There has been a considerable shift in the types of lower limb amputations performed in Australia over the past decade.1 The incidence of transfemoral and transtibial amputation has declined and the incidence of partial foot amputation has increased.1 In Australia three-quarters of all lower limb amputations are now at the partial foot level.1

The shift to more distal amputation could be seen by some as a positive outcome. However, partial foot amputation can be associated with disproportionately high rates of complications and revision surgery. Between 30% and 50% of people with partial foot amputation experience complications such as dehiscence, ulceration or wound failure.4,5 However, these sorts of wound complications seem to affect just 10%–20% of people with transtibial amputation.68 Only around half of all partial foot amputations heal adequately.4,7 Efforts to achieve wound healing after partial foot amputation often occur over many months and cost between $27 000 and $36 000 depending on the treatment approach used.9 In comparison with the low rates of healing in partial foot amputation, around 80% of transtibial amputations heal.10,11 Subsequent amputation on the same limb is necessary in about one-third of people with an initial partial foot amputation; more than double that observed in people with an initial transtibial amputation.2,4

The high risk of complications and secondary amputation are sometimes considered reasonable when weighed against the functional benefits of partial foot amputation.12,13 Implicit in this reasoning is the belief that, if successful, partial foot amputation will lead to improved outcomes compared with transtibial amputation.

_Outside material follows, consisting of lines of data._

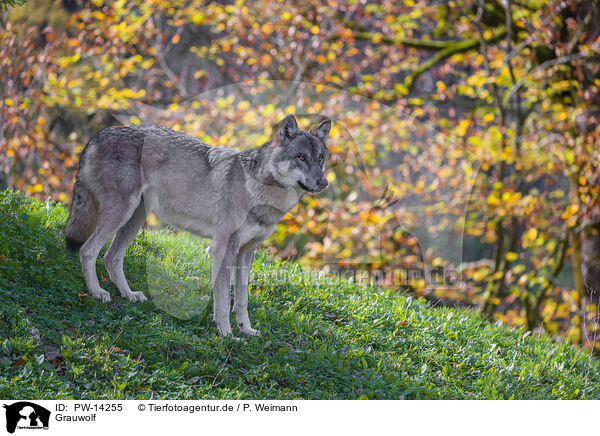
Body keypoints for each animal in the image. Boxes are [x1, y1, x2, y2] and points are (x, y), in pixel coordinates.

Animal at [64, 114, 332, 336]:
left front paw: (246, 330)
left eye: (320, 158)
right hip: (120, 215)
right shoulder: (224, 248)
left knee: (111, 257)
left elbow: (242, 299)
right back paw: (97, 292)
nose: (324, 183)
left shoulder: (246, 253)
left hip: (134, 219)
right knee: (87, 251)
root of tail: (98, 135)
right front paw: (227, 334)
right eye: (301, 158)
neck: (260, 192)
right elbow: (223, 299)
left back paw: (129, 295)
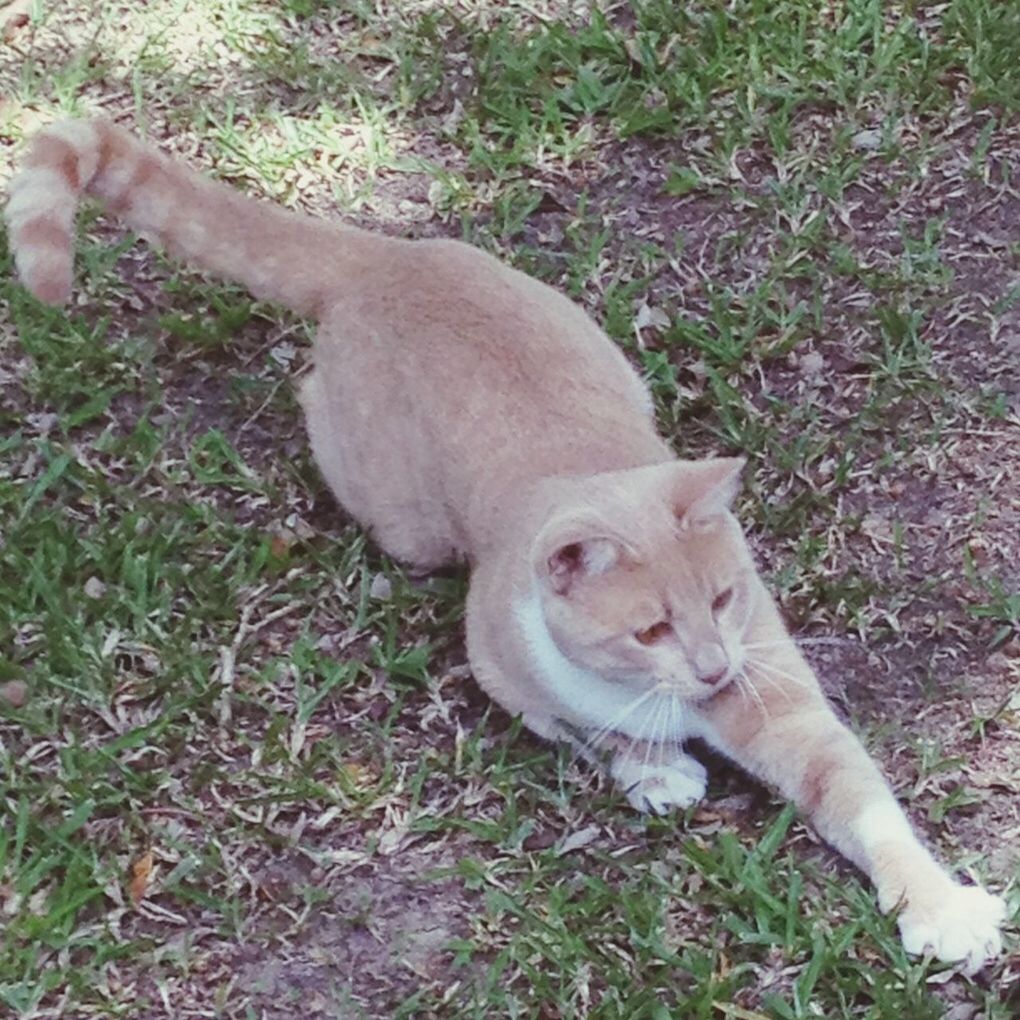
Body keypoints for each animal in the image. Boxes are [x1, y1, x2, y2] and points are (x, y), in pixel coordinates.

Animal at [3, 119, 1007, 971]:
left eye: (725, 599)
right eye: (650, 630)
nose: (715, 671)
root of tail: (390, 255)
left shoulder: (785, 704)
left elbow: (866, 805)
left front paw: (941, 909)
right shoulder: (501, 663)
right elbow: (587, 731)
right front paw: (654, 772)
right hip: (406, 526)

Emerging research suggests that many functional outcomes are similar in people with partial foot and transtibial amputation. For example, once the metatarsal heads are removed, people with partial foot and transtibial amputations have a strikingly similar gait pattern: power generation at the ankle is negligible and the hip joints provide the compensatory work required to walk.3 Similarly, walking speed and energy expenditure are also much the same.3 In terms of quality of life, only descriptive data are available. While these data suggest that quality of life is similar in both groups,3 we do not know whether the purported benefits of partial foot amputation, like walking short distances without a prosthesis,5 are important from the patient’s perspective. The lower mortality associated with partial foot amputation may have nothing to do with the amputation procedure per se.14 It is likely that people considered suitable candidates for partial foot amputation live longer because they have less advanced vascular disease than those requiring a transtibial amputation.

Considering that the functional outcomes for people with partial foot and transtibial amputation are similar, it is difficult to understand why the high risk of complications and secondary amputation associated with partial foot amputation do not weigh more heavily in decisions about amputation surgery. Arguably, minimising complications and repeat surgeries should be the primary goal given that most people are in the last years of their life, are often chronically unwell and have limited mobility.

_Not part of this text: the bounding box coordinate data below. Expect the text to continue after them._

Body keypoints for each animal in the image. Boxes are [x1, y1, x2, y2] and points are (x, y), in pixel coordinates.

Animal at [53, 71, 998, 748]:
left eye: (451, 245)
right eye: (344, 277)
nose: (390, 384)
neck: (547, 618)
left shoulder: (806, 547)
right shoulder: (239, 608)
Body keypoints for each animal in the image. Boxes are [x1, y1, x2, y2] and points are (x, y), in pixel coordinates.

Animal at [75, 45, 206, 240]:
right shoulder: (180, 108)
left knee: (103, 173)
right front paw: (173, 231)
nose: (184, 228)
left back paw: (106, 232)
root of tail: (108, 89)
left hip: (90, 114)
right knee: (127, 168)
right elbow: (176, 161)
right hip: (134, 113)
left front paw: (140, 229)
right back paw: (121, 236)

When viewed from the patient’s perspective, it is perhaps easier to understand: individuals faced with the difficult reality of lower limb amputation often choose the procedure that preserves as much of their foot as possible. Yet when informing these decisions, clinicians have an obligation to provide information consistent with the emerging evidence, which suggests that people with partial foot amputation have very similar functional outcomes compared with those with transtibial amputation, yet markedly greater risks of complications and secondary amputation on the same limb.3

With a better understanding of the research data, we contend that more people might initially choose a more invasive procedure to minimise the risk of complications and further amputation surgery in the future.

If further research supports our interpretation of the emerging evidence,1,3 there will be a strong case for choosing between partial foot and transtibial amputation based on the likelihood of healing rather than perceived functional benefits. With this approach, more first amputations are more likely to be final ones.